I had just finished a quick snack (a peanut butter sandwich), and by coincidence, saw this:


And there are some additional details here:


Since the fine folks at PBwiki will still own the pbwiki.com domain, I'm sure that those going to the old address will be automatically redirected to the new one (which means that the link in the book will still work). I can't wait to see what the new name is.

Sunday, April 19, 2009

The crazy world of Twitter

The social networking service that seems to be getting the most press these days is Twitter, but if you were a genealogist unfamiliar with Twitter, you'd probably get the impression that Twitter is apparently nothing more than a marketing scheme to advertise the likes of CNN, Ashton Kutcher, or possibly Oprah.

For those who haven't tried Twitter, don't worry: If you join Twitter, you won't be obligated to follow Kutcher or Oprah or any other celebrity.
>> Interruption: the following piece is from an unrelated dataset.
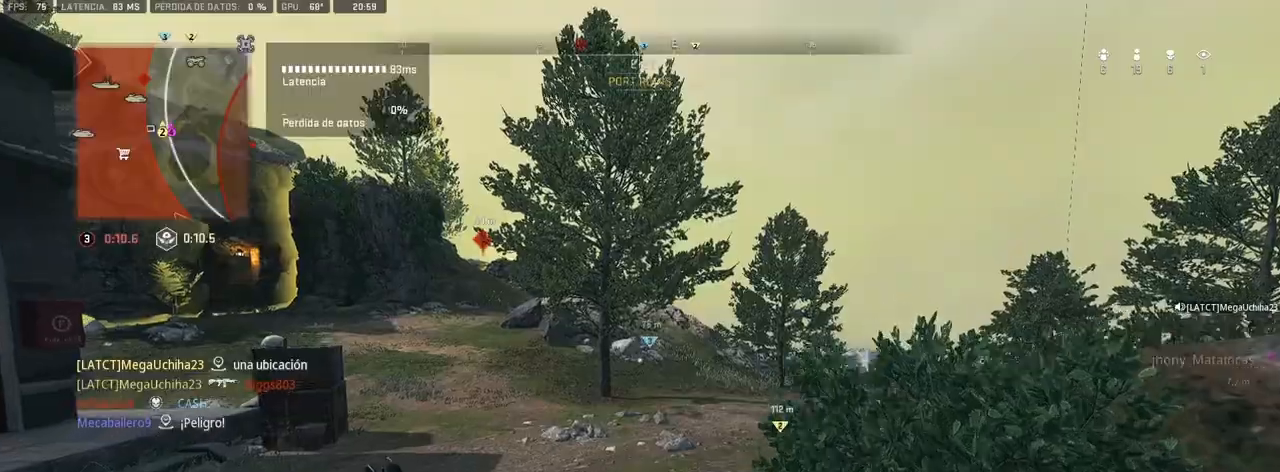
{"buttons": [], "left_stick": "up", "right_stick": "center", "events": [[67, "TOUCHPAD", "up"]]}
Twitter is a big "place", and you can use it to stay in touch with family, friends, and other genealogists, without ever seeing a single message about personalities you don't care about.

Monday, April 13, 2009

More than young whippersnappers on Facebook

I don't know whether or not genealogists can take the credit for this, but statistics are showing that the fastest growing age group for Facebook users is women 55 and older (and men 55 and older are the second fastest growing age group). Perhaps this is merely parents, aunts, uncles, and grandparents keeping up with their younger relatives.

To read more about this phenomenon, see the recent CNN story.

Wednesday, April 8, 2009

Even more sites - LinkedIn and Twitter

There are a few more sites that I would have included if I had had the time. One is LinkedIn, a great site for business networking, and another is Twitter, which has recently seen a dramatic increase in usage.
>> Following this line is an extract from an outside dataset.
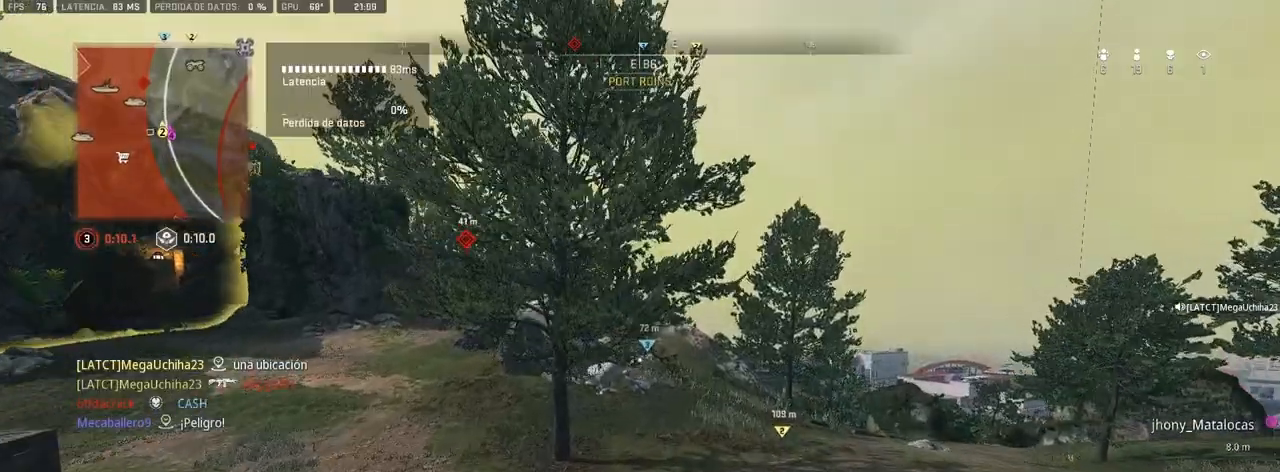
{"buttons": [], "left_stick": "up", "right_stick": "center", "events": [[267, "TRIANGLE", "down"], [283, "right_stick", "right"], [350, "TRIANGLE", "up"], [467, "right_stick", "center"]]}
LinkedIn would have fit in the same chapter with Facebook. While there are probably far more genealogists on Facebook than on LinkedIn, LinkedIn would probably appeal more to the person who wants a more serious networking experience (without so much emphasis on photos, games, etc.). I see LinkedIn as a very appropriate networking site for professional researchers, librarians, archivists, writers, editors, speakers, and instructors (just to name a few).